▶ DATASET CONTENT:
-=-=-=-=-

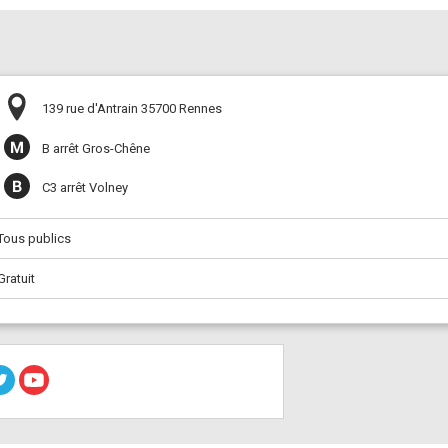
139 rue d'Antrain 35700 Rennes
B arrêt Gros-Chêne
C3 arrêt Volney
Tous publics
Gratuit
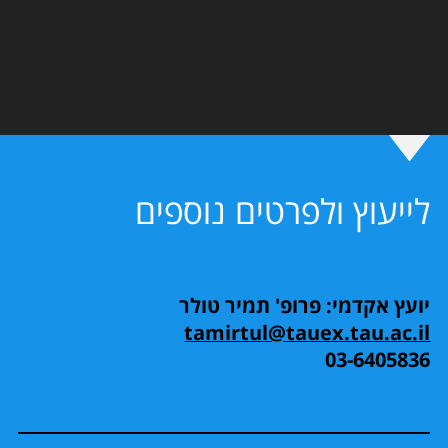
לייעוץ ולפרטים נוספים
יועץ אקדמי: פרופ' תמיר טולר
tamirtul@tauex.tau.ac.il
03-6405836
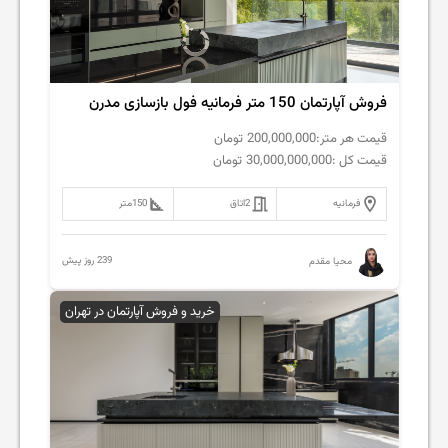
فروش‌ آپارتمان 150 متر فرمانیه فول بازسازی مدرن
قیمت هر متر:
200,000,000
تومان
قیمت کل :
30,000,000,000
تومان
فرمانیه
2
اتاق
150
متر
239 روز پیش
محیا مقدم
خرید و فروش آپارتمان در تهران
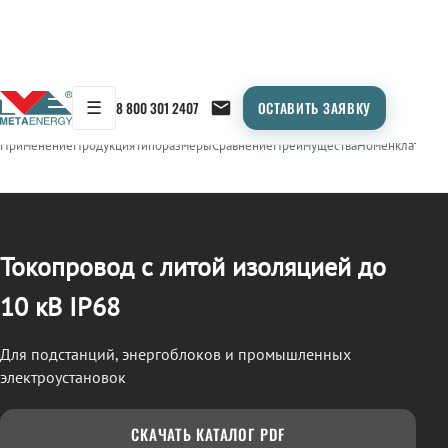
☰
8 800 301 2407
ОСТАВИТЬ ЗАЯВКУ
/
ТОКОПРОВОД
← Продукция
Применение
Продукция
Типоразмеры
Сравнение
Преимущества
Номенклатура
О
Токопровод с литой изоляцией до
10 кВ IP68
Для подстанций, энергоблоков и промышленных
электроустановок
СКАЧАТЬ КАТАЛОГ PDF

-=-=-=-=-

▶ EXERCISE: Please copy the records above word for word, leaving out every picture.

▶ RESPONSE AREA:
139 rue d'Antrain 35700 Rennes
B arrêt Gros-Chêne
C3 arrêt Volney
Tous publics
Gratuit
לייעוץ ולפרטים נוספים
יועץ אקדמי: פרופ' תמיר טולר
tamirtul@tauex.tau.ac.il
03-6405836
فروش‌ آپارتمان 150 متر فرمانیه فول بازسازی مدرن
قیمت هر متر:
200,000,000
تومان
قیمت کل :
30,000,000,000
تومان
فرمانیه
2
اتاق
150
متر
239 روز پیش
محیا مقدم
خرید و فروش آپارتمان در تهران
☰
8 800 301 2407
ОСТАВИТЬ ЗАЯВКУ
/
ТОКОПРОВОД
← Продукция
Применение
Продукция
Типоразмеры
Сравнение
Преимущества
Номенклатура
О
Токопровод с литой изоляцией до
10 кВ IP68
Для подстанций, энергоблоков и промышленных
электроустановок
СКАЧАТЬ КАТАЛОГ PDF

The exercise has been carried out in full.